The alarm sounded like it was coming from every direction at once.

Over the intercom, a dull male voice began to speak. It didn't startle Nick as much as it should have.

"Warning. This is not a drill. Contaminant confirmed in Ward D. Proceed to Ward E until further notice. Wards B through D have been compromised. Lockdown in effect. Do not travel through Wards B through D. Repeat; do not travel through Wards B through D. Continue to Ward E until further notice."

The man repeated his message and then the intercom went dead. The alarm continued, wailing rhythmically. Nick looked back at the guard; she was trembling on the floor. He couldn't tell if she was near death or near Infection. It didn't matter to him.

He looked back to the door the guards had come in through. There was a chair stuck in it, leaving it cracked open.
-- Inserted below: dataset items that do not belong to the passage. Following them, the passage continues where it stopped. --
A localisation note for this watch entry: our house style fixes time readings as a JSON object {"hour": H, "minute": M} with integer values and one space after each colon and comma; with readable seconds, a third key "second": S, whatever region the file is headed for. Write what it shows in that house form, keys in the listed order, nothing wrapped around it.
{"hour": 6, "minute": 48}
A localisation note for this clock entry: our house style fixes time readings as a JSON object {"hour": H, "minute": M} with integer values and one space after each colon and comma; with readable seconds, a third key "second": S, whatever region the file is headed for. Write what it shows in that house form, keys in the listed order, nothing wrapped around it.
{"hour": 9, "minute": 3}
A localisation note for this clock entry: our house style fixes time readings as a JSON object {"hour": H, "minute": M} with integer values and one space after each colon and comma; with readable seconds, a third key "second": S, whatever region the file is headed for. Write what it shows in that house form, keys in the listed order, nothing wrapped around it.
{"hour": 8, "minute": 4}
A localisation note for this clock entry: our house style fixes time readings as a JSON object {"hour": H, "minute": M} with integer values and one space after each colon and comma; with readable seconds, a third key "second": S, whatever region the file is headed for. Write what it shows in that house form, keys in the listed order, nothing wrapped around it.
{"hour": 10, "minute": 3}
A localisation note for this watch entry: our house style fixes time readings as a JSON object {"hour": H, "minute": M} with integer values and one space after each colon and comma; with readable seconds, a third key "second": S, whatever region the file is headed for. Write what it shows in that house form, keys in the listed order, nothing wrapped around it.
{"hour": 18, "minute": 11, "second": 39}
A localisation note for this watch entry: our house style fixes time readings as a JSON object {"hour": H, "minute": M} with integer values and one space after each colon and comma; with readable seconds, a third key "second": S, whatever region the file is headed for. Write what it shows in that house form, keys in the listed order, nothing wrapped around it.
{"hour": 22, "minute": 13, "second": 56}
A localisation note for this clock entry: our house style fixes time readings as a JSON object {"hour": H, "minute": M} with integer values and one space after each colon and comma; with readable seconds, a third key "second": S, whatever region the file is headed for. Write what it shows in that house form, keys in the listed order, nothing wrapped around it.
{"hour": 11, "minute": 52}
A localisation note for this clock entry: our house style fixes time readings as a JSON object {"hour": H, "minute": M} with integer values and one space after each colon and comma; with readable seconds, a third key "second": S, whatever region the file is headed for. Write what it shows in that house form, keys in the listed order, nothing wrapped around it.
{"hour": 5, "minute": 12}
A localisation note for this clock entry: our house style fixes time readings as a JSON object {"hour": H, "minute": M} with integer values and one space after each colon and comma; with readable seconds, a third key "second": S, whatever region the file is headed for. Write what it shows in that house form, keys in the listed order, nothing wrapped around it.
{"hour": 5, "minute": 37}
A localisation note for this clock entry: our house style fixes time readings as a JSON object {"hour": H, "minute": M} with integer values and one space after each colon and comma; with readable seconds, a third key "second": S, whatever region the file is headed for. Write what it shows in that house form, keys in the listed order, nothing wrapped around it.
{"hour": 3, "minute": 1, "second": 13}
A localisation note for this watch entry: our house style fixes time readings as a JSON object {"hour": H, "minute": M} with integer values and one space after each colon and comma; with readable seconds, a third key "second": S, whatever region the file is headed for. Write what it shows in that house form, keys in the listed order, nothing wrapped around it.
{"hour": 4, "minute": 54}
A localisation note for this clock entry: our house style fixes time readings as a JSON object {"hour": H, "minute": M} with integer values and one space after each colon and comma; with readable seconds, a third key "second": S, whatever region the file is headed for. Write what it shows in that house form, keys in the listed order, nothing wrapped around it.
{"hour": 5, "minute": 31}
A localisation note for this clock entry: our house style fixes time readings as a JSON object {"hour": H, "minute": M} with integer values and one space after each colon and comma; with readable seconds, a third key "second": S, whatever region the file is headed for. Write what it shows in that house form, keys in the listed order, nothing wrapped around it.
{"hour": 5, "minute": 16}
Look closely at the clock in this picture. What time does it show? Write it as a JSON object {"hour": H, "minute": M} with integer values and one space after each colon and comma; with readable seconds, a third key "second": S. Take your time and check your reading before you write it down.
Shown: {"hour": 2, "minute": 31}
Nick glanced over at the entryway to his ward. The red light on the lock had gone dead.

Were they going to leave the others there? Or would they save them, too?

Nick turned the keycard over in his hand, feeling nerves creep up on him. The nagging fear of going back there began to dig into his brain again.

But he couldn't just leave the others there. He couldn't. Swallowing his fear, he moved back to the door to the ward, sliding the keycard in. There was no response. He tried again and again, but nothing happened. It was dead.

He slammed a hand down on the cool metal and let out the sob building in his throat.

Hope is just a word with a hole in it.

"Sorry, Carter," he breathed, and he wiped his face, and turned away.